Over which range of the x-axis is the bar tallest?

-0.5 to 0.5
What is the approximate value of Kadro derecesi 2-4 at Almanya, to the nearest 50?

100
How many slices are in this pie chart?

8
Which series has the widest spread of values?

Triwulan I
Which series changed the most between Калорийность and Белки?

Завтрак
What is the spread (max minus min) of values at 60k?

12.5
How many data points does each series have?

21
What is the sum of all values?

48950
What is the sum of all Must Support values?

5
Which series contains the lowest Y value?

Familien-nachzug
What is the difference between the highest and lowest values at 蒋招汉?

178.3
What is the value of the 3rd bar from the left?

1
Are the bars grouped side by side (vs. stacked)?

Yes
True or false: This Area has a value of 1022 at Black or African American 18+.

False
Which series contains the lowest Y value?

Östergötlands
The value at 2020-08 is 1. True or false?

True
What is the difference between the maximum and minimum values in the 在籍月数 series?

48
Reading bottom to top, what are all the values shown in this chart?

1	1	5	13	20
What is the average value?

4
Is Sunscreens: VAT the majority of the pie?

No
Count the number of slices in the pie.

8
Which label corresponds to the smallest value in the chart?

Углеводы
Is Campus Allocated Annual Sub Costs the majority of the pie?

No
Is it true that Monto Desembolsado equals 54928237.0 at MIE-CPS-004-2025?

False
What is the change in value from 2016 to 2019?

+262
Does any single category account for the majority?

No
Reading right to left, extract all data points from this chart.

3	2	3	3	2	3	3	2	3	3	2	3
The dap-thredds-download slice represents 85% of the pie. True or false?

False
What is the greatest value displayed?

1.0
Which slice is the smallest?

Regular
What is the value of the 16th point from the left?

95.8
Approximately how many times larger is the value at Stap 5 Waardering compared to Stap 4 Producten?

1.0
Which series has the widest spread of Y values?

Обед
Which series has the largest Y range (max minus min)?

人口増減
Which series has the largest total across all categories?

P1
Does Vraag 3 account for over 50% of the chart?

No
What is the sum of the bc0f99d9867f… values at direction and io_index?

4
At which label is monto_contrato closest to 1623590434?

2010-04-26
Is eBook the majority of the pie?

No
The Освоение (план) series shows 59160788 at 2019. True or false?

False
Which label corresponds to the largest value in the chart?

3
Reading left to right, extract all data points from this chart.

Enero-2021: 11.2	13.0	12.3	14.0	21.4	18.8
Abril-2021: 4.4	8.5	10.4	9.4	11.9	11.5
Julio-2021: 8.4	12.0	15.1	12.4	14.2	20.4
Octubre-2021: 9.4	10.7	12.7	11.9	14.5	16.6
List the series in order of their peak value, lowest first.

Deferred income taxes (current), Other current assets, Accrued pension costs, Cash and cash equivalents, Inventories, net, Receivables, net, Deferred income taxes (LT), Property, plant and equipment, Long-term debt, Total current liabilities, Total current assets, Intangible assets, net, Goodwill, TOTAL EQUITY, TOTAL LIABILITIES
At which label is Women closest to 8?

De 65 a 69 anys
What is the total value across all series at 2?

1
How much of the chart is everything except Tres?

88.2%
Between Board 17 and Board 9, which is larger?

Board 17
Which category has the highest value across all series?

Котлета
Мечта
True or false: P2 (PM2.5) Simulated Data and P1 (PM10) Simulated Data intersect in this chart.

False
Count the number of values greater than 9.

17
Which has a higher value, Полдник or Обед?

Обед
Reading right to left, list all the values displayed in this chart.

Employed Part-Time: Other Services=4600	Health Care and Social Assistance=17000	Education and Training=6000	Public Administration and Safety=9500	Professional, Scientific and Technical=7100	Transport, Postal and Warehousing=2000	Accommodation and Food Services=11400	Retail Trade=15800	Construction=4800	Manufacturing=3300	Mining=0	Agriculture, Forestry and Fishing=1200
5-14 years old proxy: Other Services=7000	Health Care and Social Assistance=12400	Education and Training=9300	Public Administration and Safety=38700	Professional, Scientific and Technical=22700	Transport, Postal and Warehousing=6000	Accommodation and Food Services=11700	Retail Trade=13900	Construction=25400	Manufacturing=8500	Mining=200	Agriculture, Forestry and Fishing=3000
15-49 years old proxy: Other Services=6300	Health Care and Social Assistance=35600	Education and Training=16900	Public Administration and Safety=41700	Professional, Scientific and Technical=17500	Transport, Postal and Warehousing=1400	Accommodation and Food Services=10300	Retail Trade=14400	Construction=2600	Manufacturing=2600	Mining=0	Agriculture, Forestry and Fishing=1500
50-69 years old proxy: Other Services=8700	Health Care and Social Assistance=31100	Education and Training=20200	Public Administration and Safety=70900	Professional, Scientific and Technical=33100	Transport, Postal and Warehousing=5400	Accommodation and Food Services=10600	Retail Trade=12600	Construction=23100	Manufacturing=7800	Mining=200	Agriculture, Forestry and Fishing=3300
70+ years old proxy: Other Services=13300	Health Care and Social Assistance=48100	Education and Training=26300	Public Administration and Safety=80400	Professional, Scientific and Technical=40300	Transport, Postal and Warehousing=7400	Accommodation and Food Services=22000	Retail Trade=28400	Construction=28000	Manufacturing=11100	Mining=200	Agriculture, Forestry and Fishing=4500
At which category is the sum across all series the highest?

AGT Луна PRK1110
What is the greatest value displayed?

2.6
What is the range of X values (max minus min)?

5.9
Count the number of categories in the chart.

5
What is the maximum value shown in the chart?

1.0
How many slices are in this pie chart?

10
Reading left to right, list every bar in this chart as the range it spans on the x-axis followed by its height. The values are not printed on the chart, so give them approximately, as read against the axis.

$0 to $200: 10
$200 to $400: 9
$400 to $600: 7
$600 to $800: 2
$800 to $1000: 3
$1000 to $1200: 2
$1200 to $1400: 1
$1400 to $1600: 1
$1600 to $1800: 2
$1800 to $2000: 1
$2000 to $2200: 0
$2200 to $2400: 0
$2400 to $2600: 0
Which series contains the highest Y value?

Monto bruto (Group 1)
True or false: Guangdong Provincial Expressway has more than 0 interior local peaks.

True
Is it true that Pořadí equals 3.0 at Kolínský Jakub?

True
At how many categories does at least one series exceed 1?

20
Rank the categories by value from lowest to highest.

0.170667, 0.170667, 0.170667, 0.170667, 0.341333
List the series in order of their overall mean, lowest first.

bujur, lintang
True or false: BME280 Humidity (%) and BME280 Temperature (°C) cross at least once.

☆ ☆ ☆ ☆

» Problem to work on: Rewrite the listing above with every "x-axis" replaced by "horizontal axis", leaving all other text unchanged.

» Finished task:
Over which range of the horizontal axis is the bar tallest?

-0.5 to 0.5
What is the approximate value of Kadro derecesi 2-4 at Almanya, to the nearest 50?

100
How many slices are in this pie chart?

8
Which series has the widest spread of values?

Triwulan I
Which series changed the most between Калорийность and Белки?

Завтрак
What is the spread (max minus min) of values at 60k?

12.5
How many data points does each series have?

21
What is the sum of all values?

48950
What is the sum of all Must Support values?

5
Which series contains the lowest Y value?

Familien-nachzug
What is the difference between the highest and lowest values at 蒋招汉?

178.3
What is the value of the 3rd bar from the left?

1
Are the bars grouped side by side (vs. stacked)?

Yes
True or false: This Area has a value of 1022 at Black or African American 18+.

False
Which series contains the lowest Y value?

Östergötlands
The value at 2020-08 is 1. True or false?

True
What is the difference between the maximum and minimum values in the 在籍月数 series?

48
Reading bottom to top, what are all the values shown in this chart?

1	1	5	13	20
What is the average value?

4
Is Sunscreens: VAT the majority of the pie?

No
Count the number of slices in the pie.

8
Which label corresponds to the smallest value in the chart?

Углеводы
Is Campus Allocated Annual Sub Costs the majority of the pie?

No
Is it true that Monto Desembolsado equals 54928237.0 at MIE-CPS-004-2025?

False
What is the change in value from 2016 to 2019?

+262
Does any single category account for the majority?

No
Reading right to left, extract all data points from this chart.

3	2	3	3	2	3	3	2	3	3	2	3
The dap-thredds-download slice represents 85% of the pie. True or false?

False
What is the greatest value displayed?

1.0
Which slice is the smallest?

Regular
What is the value of the 16th point from the left?

95.8
Approximately how many times larger is the value at Stap 5 Waardering compared to Stap 4 Producten?

1.0
Which series has the widest spread of Y values?

Обед
Which series has the largest Y range (max minus min)?

人口増減
Which series has the largest total across all categories?

P1
Does Vraag 3 account for over 50% of the chart?

No
What is the sum of the bc0f99d9867f… values at direction and io_index?

4
At which label is monto_contrato closest to 1623590434?

2010-04-26
Is eBook the majority of the pie?

No
The Освоение (план) series shows 59160788 at 2019. True or false?

False
Which label corresponds to the largest value in the chart?

3
Reading left to right, extract all data points from this chart.

Enero-2021: 11.2	13.0	12.3	14.0	21.4	18.8
Abril-2021: 4.4	8.5	10.4	9.4	11.9	11.5
Julio-2021: 8.4	12.0	15.1	12.4	14.2	20.4
Octubre-2021: 9.4	10.7	12.7	11.9	14.5	16.6
List the series in order of their peak value, lowest first.

Deferred income taxes (current), Other current assets, Accrued pension costs, Cash and cash equivalents, Inventories, net, Receivables, net, Deferred income taxes (LT), Property, plant and equipment, Long-term debt, Total current liabilities, Total current assets, Intangible assets, net, Goodwill, TOTAL EQUITY, TOTAL LIABILITIES
At which label is Women closest to 8?

De 65 a 69 anys
What is the total value across all series at 2?

1
How much of the chart is everything except Tres?

88.2%
Between Board 17 and Board 9, which is larger?

Board 17
Which category has the highest value across all series?

Котлета
Мечта
True or false: P2 (PM2.5) Simulated Data and P1 (PM10) Simulated Data intersect in this chart.

False
Count the number of values greater than 9.

17
Which has a higher value, Полдник or Обед?

Обед
Reading right to left, list all the values displayed in this chart.

Employed Part-Time: Other Services=4600	Health Care and Social Assistance=17000	Education and Training=6000	Public Administration and Safety=9500	Professional, Scientific and Technical=7100	Transport, Postal and Warehousing=2000	Accommodation and Food Services=11400	Retail Trade=15800	Construction=4800	Manufacturing=3300	Mining=0	Agriculture, Forestry and Fishing=1200
5-14 years old proxy: Other Services=7000	Health Care and Social Assistance=12400	Education and Training=9300	Public Administration and Safety=38700	Professional, Scientific and Technical=22700	Transport, Postal and Warehousing=6000	Accommodation and Food Services=11700	Retail Trade=13900	Construction=25400	Manufacturing=8500	Mining=200	Agriculture, Forestry and Fishing=3000
15-49 years old proxy: Other Services=6300	Health Care and Social Assistance=35600	Education and Training=16900	Public Administration and Safety=41700	Professional, Scientific and Technical=17500	Transport, Postal and Warehousing=1400	Accommodation and Food Services=10300	Retail Trade=14400	Construction=2600	Manufacturing=2600	Mining=0	Agriculture, Forestry and Fishing=1500
50-69 years old proxy: Other Services=8700	Health Care and Social Assistance=31100	Education and Training=20200	Public Administration and Safety=70900	Professional, Scientific and Technical=33100	Transport, Postal and Warehousing=5400	Accommodation and Food Services=10600	Retail Trade=12600	Construction=23100	Manufacturing=7800	Mining=200	Agriculture, Forestry and Fishing=3300
70+ years old proxy: Other Services=13300	Health Care and Social Assistance=48100	Education and Training=26300	Public Administration and Safety=80400	Professional, Scientific and Technical=40300	Transport, Postal and Warehousing=7400	Accommodation and Food Services=22000	Retail Trade=28400	Construction=28000	Manufacturing=11100	Mining=200	Agriculture, Forestry and Fishing=4500
At which category is the sum across all series the highest?

AGT Луна PRK1110
What is the greatest value displayed?

2.6
What is the range of X values (max minus min)?

5.9
Count the number of categories in the chart.

5
What is the maximum value shown in the chart?

1.0
How many slices are in this pie chart?

10
Reading left to right, list every bar in this chart as the range it spans on the horizontal axis followed by its height. The values are not printed on the chart, so give them approximately, as read against the axis.

$0 to $200: 10
$200 to $400: 9
$400 to $600: 7
$600 to $800: 2
$800 to $1000: 3
$1000 to $1200: 2
$1200 to $1400: 1
$1400 to $1600: 1
$1600 to $1800: 2
$1800 to $2000: 1
$2000 to $2200: 0
$2200 to $2400: 0
$2400 to $2600: 0
Which series contains the highest Y value?

Monto bruto (Group 1)
True or false: Guangdong Provincial Expressway has more than 0 interior local peaks.

True
Is it true that Pořadí equals 3.0 at Kolínský Jakub?

True
At how many categories does at least one series exceed 1?

20
Rank the categories by value from lowest to highest.

0.170667, 0.170667, 0.170667, 0.170667, 0.341333
List the series in order of their overall mean, lowest first.

bujur, lintang
True or false: BME280 Humidity (%) and BME280 Temperature (°C) cross at least once.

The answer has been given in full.